#### Activity
Find each line in the listing that contains the string "relative" and copy it out in full. Treat uppercase and lowercase letters as different.

#### Records shown
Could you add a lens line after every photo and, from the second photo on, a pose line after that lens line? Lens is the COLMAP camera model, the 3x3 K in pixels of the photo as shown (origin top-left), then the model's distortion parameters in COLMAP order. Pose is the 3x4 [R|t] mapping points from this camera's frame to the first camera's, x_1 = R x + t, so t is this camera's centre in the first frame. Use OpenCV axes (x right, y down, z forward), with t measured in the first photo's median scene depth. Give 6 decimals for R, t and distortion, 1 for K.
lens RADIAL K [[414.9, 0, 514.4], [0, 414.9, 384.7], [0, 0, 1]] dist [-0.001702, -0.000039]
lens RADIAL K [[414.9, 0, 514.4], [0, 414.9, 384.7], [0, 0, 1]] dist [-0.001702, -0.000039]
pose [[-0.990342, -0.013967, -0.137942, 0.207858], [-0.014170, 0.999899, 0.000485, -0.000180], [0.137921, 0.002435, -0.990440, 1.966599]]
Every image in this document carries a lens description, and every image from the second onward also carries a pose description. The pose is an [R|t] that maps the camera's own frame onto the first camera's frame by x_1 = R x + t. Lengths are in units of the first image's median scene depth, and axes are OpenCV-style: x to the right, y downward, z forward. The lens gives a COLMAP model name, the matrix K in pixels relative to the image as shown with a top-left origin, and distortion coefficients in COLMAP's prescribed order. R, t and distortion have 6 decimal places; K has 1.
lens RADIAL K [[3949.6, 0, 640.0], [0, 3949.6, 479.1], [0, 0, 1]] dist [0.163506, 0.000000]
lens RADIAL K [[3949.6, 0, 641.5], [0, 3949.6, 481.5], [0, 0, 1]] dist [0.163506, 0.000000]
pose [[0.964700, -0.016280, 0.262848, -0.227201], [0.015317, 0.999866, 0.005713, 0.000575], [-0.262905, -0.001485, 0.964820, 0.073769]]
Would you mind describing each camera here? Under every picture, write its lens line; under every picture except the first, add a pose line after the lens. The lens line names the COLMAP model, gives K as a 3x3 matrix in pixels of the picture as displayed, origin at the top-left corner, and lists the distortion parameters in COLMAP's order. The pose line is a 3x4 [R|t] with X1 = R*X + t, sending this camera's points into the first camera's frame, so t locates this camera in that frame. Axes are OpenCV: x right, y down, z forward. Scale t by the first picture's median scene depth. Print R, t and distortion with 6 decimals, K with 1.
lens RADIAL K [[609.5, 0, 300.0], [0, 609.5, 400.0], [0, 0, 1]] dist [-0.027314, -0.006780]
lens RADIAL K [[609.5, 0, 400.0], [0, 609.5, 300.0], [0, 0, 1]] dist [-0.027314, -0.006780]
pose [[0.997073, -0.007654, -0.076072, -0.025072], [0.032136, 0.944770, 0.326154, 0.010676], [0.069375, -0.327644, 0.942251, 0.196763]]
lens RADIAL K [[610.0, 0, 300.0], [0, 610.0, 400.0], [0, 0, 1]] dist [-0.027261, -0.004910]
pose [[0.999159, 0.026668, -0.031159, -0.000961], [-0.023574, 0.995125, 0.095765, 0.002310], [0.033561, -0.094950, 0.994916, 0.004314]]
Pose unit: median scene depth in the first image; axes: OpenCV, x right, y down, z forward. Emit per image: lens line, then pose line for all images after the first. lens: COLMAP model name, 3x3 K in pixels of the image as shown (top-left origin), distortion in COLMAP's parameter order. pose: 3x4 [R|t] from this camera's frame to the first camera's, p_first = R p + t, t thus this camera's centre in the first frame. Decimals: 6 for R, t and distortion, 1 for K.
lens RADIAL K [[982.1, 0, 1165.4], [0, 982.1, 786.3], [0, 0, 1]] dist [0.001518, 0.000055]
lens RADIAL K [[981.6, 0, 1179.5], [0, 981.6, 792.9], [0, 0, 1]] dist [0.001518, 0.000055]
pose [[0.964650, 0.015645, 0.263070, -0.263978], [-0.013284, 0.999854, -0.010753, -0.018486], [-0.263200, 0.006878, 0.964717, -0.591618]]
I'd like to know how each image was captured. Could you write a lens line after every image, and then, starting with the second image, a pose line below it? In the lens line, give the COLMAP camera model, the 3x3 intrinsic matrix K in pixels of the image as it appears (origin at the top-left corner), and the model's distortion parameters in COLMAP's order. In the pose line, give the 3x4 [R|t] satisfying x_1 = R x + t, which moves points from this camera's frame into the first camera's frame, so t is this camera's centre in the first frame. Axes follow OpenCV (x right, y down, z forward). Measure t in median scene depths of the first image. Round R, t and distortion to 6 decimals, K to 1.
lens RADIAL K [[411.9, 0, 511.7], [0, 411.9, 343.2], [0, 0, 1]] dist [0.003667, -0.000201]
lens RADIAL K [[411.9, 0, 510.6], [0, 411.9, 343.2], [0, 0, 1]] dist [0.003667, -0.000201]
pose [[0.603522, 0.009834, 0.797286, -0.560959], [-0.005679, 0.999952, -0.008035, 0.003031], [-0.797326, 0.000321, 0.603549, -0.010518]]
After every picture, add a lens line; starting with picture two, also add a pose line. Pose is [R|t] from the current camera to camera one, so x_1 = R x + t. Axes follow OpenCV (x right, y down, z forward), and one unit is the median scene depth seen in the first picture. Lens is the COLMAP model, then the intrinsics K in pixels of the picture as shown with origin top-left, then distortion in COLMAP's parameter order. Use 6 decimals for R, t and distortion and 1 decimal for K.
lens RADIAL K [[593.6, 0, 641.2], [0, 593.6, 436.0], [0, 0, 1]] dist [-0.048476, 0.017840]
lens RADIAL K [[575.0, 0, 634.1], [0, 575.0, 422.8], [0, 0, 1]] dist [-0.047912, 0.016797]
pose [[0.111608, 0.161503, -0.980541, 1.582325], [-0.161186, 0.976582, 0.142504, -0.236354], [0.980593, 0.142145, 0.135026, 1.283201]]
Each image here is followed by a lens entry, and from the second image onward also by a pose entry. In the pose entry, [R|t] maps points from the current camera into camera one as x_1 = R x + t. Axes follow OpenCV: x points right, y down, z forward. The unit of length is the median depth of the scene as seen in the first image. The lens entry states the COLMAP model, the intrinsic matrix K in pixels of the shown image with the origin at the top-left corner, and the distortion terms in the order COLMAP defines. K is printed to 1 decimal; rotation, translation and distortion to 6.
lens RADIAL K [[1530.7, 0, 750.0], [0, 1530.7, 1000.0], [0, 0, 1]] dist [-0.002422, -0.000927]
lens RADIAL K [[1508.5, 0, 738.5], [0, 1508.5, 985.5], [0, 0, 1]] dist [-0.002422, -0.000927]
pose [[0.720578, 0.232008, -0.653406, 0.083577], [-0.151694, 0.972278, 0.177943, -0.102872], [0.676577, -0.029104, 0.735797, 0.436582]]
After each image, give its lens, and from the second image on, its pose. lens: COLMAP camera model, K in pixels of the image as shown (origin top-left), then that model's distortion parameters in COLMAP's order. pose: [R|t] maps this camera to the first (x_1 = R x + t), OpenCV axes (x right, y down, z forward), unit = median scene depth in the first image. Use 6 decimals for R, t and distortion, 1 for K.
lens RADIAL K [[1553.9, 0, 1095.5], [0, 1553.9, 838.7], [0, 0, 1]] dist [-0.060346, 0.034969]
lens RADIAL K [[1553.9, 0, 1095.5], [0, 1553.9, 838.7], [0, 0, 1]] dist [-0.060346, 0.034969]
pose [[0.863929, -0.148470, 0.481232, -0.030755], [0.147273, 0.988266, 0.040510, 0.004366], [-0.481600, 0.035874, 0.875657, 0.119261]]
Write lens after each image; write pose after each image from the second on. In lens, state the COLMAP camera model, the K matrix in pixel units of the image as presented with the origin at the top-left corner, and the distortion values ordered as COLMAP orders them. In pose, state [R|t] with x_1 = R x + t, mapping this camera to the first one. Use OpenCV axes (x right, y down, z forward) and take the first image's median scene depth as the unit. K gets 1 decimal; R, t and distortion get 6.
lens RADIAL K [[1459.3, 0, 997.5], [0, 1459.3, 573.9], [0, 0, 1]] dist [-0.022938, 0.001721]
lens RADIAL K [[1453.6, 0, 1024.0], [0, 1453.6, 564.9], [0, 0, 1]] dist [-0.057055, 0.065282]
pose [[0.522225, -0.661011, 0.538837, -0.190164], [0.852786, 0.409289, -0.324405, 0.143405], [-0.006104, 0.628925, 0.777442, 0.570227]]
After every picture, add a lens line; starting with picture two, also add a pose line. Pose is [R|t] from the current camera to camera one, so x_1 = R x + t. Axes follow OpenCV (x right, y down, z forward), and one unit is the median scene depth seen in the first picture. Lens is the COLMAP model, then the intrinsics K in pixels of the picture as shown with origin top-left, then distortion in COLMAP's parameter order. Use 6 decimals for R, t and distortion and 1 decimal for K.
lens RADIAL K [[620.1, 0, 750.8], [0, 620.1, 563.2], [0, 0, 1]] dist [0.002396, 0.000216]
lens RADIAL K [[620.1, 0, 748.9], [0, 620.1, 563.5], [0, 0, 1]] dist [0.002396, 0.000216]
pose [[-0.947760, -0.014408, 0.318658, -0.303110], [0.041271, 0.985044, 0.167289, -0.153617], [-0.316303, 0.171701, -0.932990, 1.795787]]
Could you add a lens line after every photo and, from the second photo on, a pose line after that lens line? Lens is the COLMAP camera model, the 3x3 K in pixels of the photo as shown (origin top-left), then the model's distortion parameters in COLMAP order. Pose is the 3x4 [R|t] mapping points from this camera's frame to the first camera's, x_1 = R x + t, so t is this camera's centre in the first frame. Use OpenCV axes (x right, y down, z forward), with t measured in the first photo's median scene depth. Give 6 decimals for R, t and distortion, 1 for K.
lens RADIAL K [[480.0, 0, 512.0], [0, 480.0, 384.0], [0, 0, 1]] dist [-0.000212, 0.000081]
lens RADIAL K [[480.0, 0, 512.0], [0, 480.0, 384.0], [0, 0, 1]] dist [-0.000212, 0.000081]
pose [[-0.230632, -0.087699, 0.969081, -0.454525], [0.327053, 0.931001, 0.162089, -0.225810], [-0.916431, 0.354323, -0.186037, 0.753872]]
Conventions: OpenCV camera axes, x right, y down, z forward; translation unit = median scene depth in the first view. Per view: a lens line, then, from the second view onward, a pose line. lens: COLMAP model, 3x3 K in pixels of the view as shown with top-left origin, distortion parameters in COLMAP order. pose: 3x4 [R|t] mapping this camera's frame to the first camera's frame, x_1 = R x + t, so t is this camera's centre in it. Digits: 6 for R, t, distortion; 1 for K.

#### Worked solution
Every image in this document carries a lens description, and every image from the second onward also carries a pose description. The pose is an [R|t] that maps the camera's own frame onto the first camera's frame by x_1 = R x + t. Lengths are in units of the first image's median scene depth, and axes are OpenCV-style: x to the right, y downward, z forward. The lens gives a COLMAP model name, the matrix K in pixels relative to the image as shown with a top-left origin, and distortion coefficients in COLMAP's prescribed order. R, t and distortion have 6 decimal places; K has 1.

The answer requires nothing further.